Understanding disassembled code

The instructions will likely involve setting some values, using instructions like MOV or PUSH. Note that these instructions are likley to be in the AT&T syntax, so the source comes before the destination. So, “MOV %esp,%ecx” is copying the contents of %esp into the contents of %ecx. This is the opposite order of Intel's syntax for assembly language, which specifies the destination first.

Eventually, most programs will have a code jumping instruction, such as “jmp”, some other instruction that starts with j (like “je”), or perhaps most likely, “call”. That is basically a jump to the start of a function.

If the instruction is a “jmp” instruction, and the syntax being used is AT&T syntax, and the address is prefaced with an asterisk, then the instruction pointer is not going to start pointing to the hexadecimal number after the asterisk.
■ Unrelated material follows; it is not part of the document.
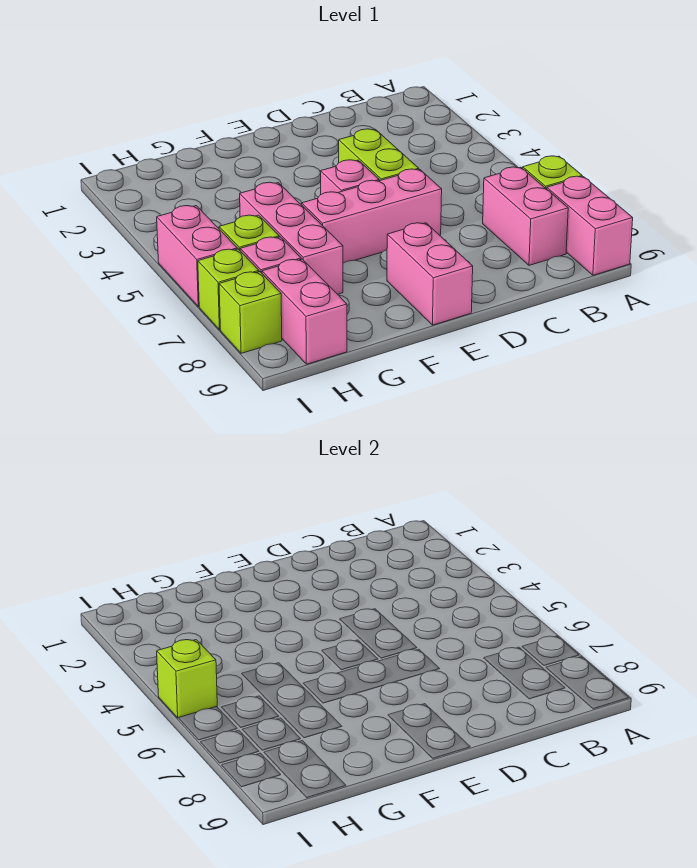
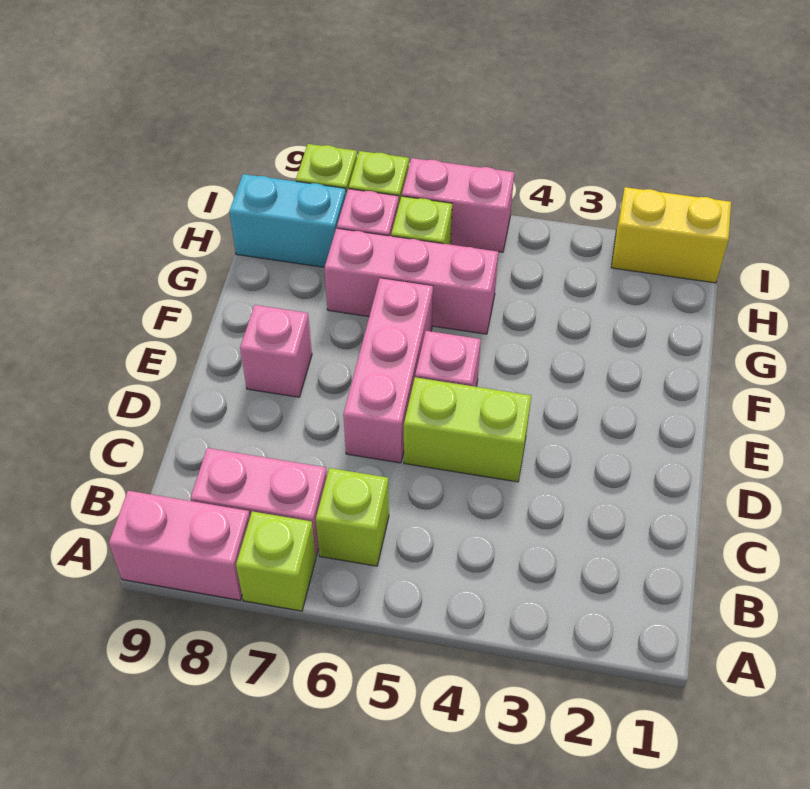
pink 1x2 brick [387,223,473,325] -> pink 1x1 brick [240,305,312,397]
pink 1x2 brick [262,259,347,364] -> cyan 1x2 brick [229,174,346,267]
none -> yellow 1x2 brick [611,187,731,283]
lime 1x1 brick [157,640,217,718] -> lime 1x1 brick moved to [316,468,389,566]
Instead, the program is going to look at the specified location in memory, and read an address that will be jumped to. Note that when reading the address, the byte order may be swapped (due to endianness). So, if the specified address is *0x804d1f4 (which is the same as *0x0804d1f4), and the bytes at that location are 0xf6890408, reading each byte in backwards order will yield 0x08048946. So that is the byte number of the next instruction. (The easiest way to guess whether the bytes will be swapped is to look to see if the destination is a number that looks similar to the code where the JMP instruction is found. In this case, they both start with 0x084#####, so the byte swap seemed appropriate.) Of course, the computer doesn't guess; it just proceeds with whichever endianness rules the computer is actively using.